● **Required work**
What you return should be the lines of the data containing "wrist", each in full.

Extracted records
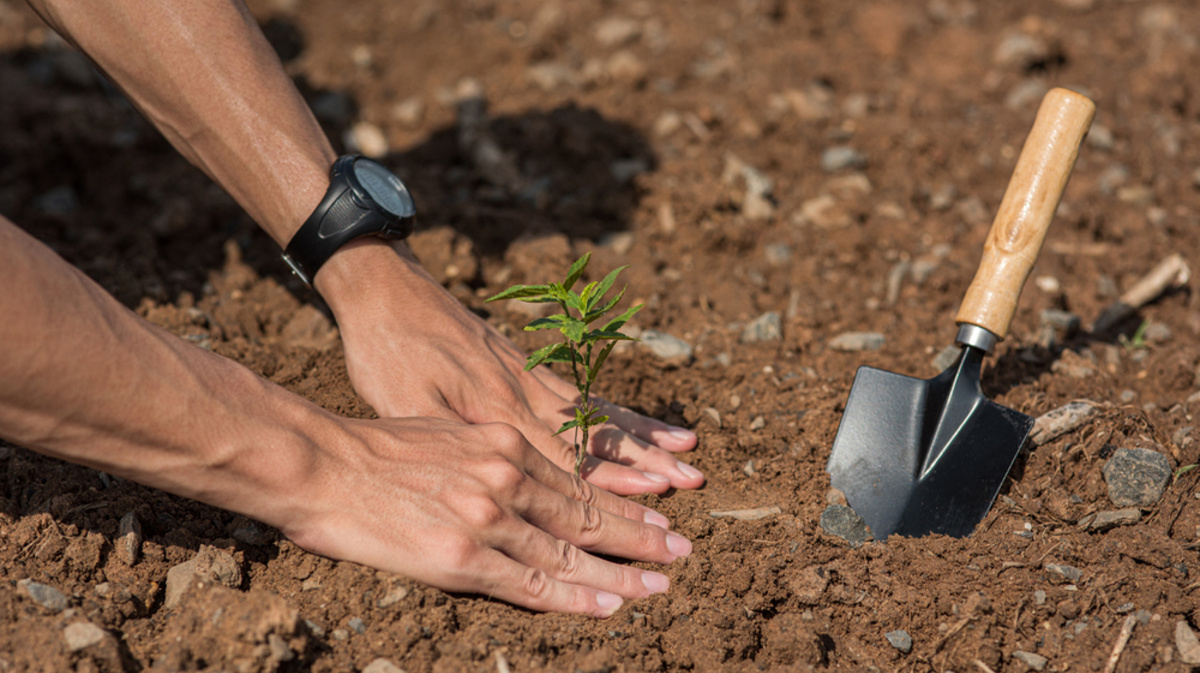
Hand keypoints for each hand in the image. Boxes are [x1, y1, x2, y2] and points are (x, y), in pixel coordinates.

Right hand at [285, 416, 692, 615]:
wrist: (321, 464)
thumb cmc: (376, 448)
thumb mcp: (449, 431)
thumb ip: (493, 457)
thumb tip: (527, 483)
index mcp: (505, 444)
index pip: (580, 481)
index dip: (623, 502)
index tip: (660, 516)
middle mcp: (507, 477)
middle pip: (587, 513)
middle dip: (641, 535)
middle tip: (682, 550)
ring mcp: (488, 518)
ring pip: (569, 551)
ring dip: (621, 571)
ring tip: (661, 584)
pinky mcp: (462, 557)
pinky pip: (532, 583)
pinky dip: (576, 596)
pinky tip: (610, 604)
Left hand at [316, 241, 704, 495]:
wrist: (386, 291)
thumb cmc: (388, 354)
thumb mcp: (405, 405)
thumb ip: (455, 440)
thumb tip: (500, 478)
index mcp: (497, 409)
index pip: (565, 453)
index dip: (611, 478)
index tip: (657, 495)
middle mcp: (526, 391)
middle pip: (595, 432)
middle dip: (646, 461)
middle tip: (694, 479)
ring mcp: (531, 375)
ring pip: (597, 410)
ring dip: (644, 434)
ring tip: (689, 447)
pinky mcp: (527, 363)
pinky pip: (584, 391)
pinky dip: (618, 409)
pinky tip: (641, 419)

...

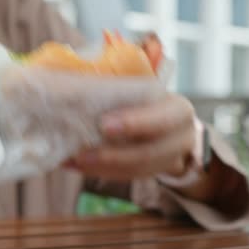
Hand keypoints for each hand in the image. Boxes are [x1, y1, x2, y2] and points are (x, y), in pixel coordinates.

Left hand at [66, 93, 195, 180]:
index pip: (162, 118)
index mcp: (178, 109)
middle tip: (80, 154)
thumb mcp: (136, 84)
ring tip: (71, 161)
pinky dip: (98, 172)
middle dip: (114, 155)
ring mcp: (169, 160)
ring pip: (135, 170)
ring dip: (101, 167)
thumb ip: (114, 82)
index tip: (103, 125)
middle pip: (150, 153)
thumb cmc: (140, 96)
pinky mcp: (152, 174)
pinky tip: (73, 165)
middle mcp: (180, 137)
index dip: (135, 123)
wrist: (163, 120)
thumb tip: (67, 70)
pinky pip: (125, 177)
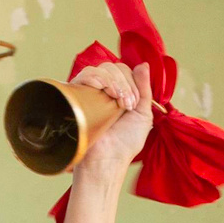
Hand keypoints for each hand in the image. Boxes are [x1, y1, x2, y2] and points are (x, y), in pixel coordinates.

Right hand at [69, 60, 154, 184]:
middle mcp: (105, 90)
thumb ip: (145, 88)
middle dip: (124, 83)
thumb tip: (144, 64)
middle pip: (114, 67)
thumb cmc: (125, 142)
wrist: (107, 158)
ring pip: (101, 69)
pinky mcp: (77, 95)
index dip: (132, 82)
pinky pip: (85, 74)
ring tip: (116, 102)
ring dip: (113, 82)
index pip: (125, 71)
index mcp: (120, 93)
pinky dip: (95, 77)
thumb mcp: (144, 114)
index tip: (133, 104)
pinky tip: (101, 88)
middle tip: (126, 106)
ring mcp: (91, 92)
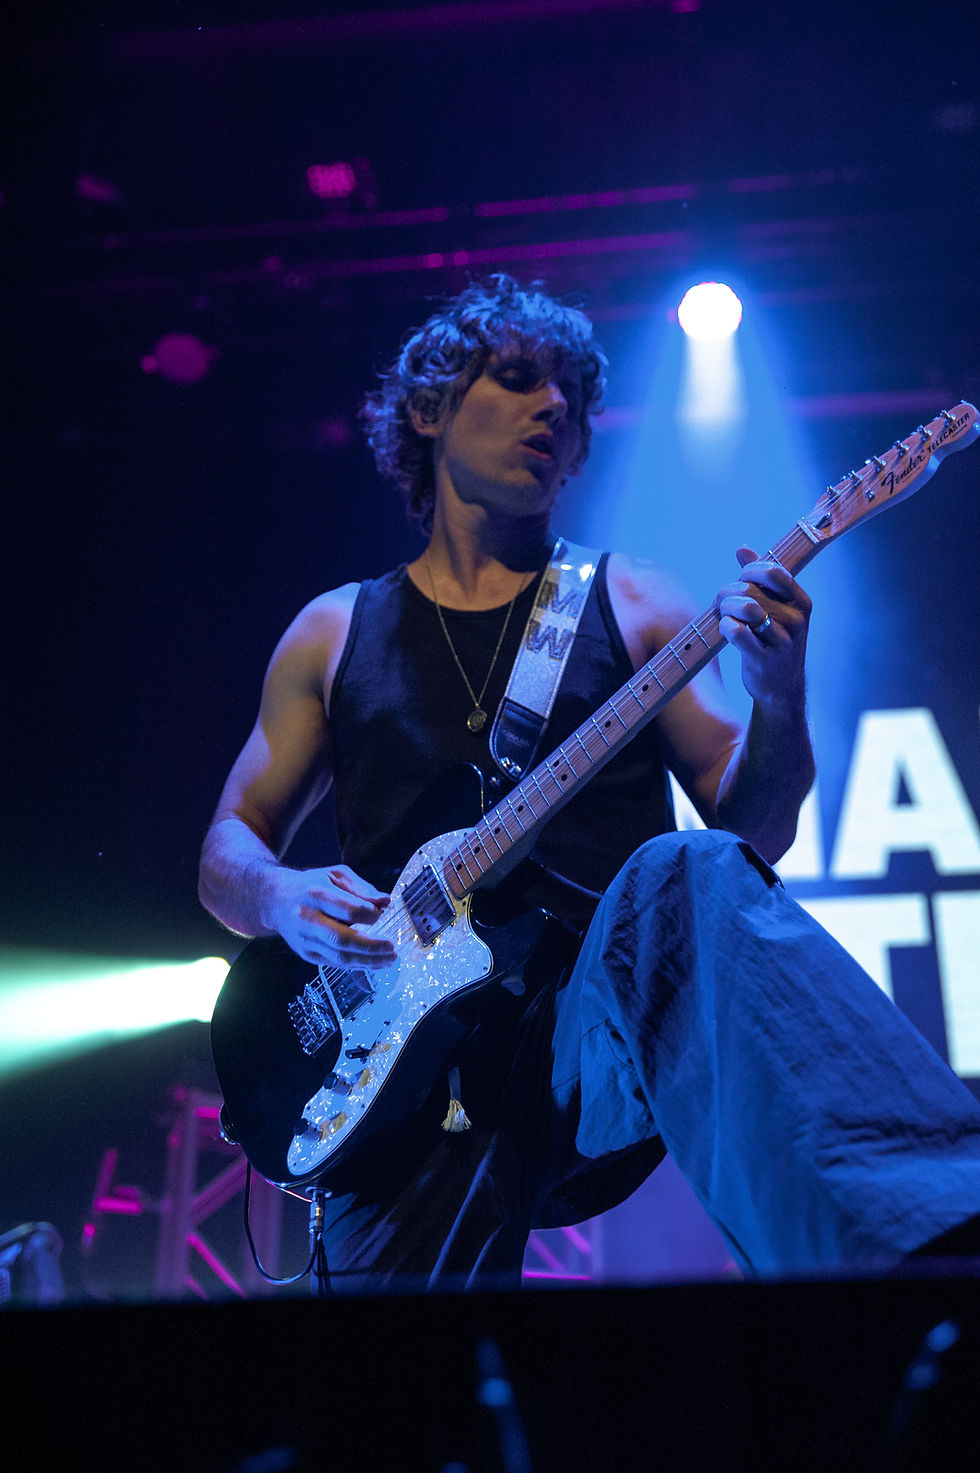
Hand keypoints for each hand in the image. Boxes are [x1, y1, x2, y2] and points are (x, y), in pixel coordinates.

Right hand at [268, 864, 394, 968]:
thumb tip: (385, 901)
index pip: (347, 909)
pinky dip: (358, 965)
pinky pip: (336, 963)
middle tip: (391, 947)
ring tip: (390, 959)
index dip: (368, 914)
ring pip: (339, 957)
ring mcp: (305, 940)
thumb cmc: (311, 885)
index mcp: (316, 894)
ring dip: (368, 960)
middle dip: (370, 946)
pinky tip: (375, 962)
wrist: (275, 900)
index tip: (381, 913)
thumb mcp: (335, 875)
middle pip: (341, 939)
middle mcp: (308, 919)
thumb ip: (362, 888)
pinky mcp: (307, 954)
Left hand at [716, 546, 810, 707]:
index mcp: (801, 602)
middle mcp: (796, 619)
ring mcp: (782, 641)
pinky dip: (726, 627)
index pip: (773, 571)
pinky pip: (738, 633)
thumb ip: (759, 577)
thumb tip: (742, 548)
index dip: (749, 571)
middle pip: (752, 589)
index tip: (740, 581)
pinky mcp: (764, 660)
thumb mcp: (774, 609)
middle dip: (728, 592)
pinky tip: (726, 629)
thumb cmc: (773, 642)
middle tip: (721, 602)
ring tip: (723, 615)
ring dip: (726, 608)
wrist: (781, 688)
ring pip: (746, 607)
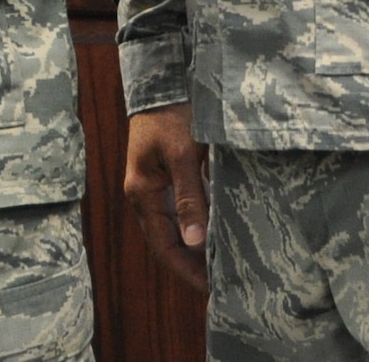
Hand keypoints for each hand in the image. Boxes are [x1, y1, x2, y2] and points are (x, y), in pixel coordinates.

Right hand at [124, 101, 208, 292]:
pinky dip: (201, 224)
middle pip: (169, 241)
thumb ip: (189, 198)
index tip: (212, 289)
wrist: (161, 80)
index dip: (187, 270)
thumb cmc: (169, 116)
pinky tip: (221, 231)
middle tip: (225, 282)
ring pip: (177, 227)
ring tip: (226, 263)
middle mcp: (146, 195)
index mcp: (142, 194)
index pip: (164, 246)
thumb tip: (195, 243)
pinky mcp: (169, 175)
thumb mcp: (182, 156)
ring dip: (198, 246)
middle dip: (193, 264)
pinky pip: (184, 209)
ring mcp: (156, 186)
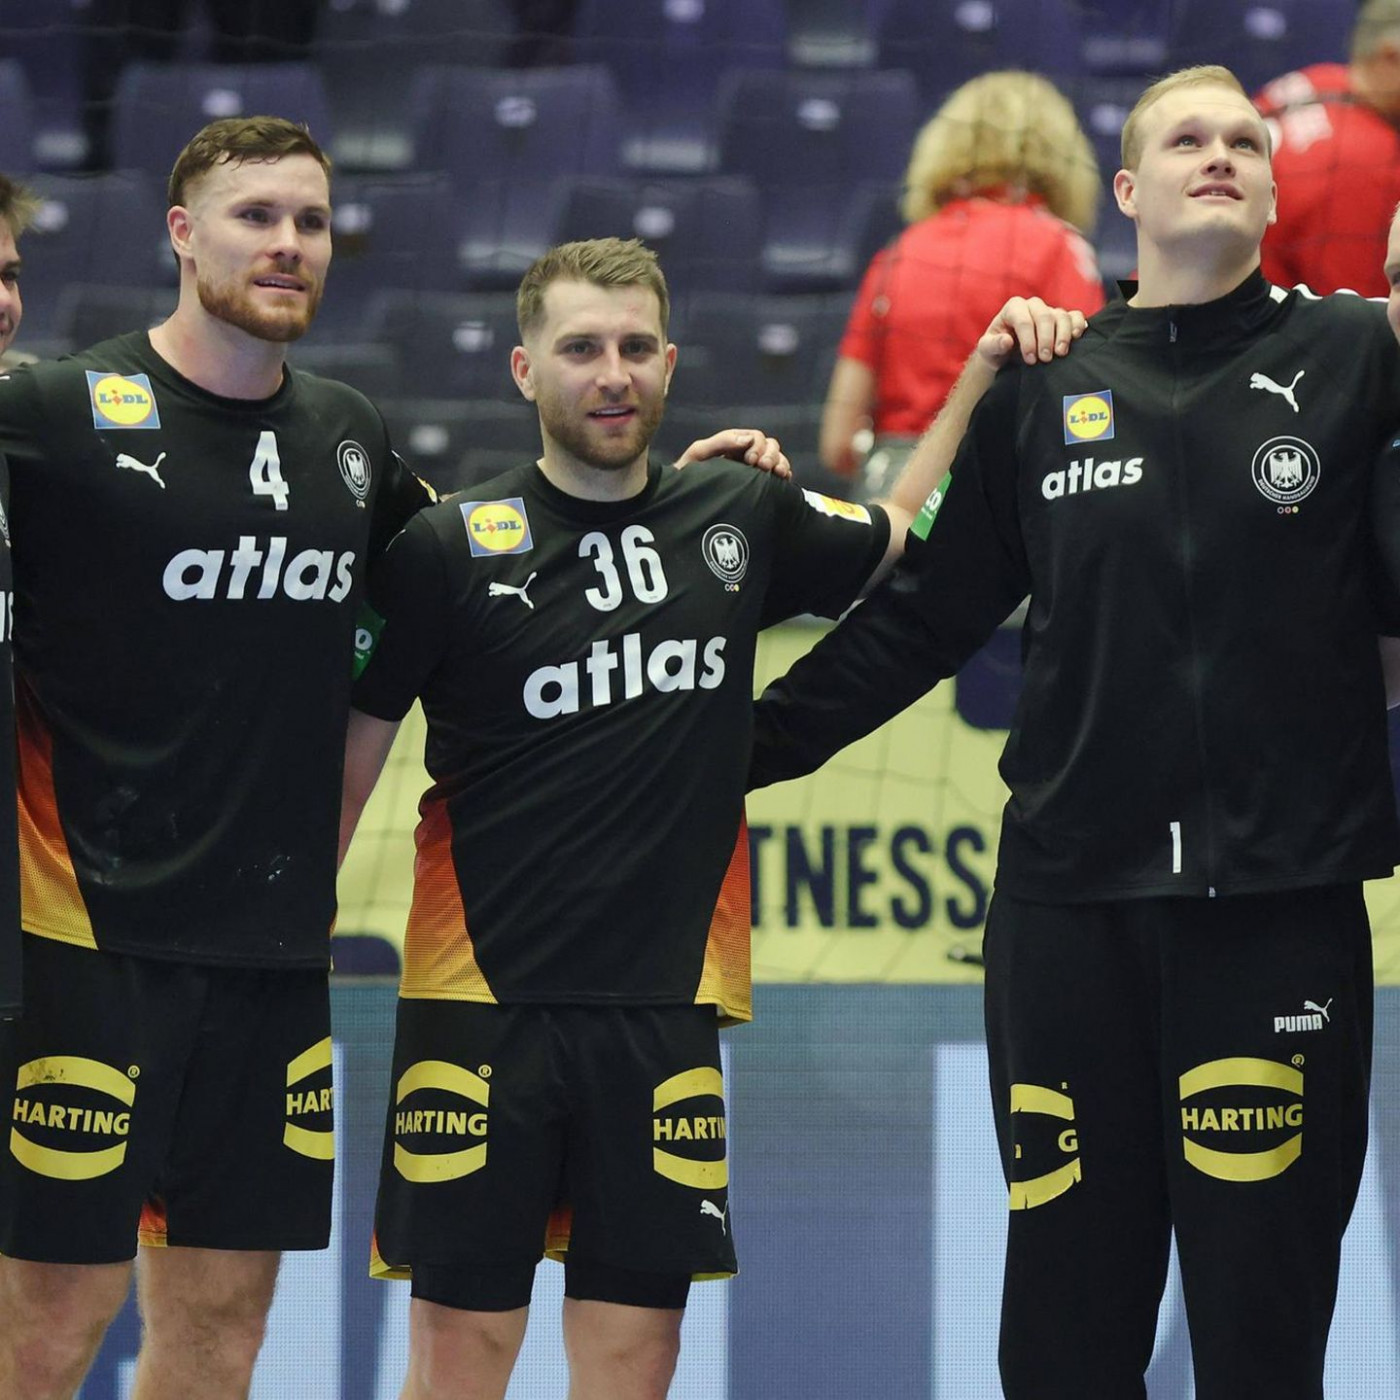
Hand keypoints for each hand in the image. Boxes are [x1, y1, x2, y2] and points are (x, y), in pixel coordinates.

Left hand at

● **Output of the exercise**
wrist: (321, 464)
wrist: (386, 291)
wrist: (163, 120)
wrist: (107, 158)
wrist: (275, 900)
wrist: (781, 688)
wrist: (161, 80)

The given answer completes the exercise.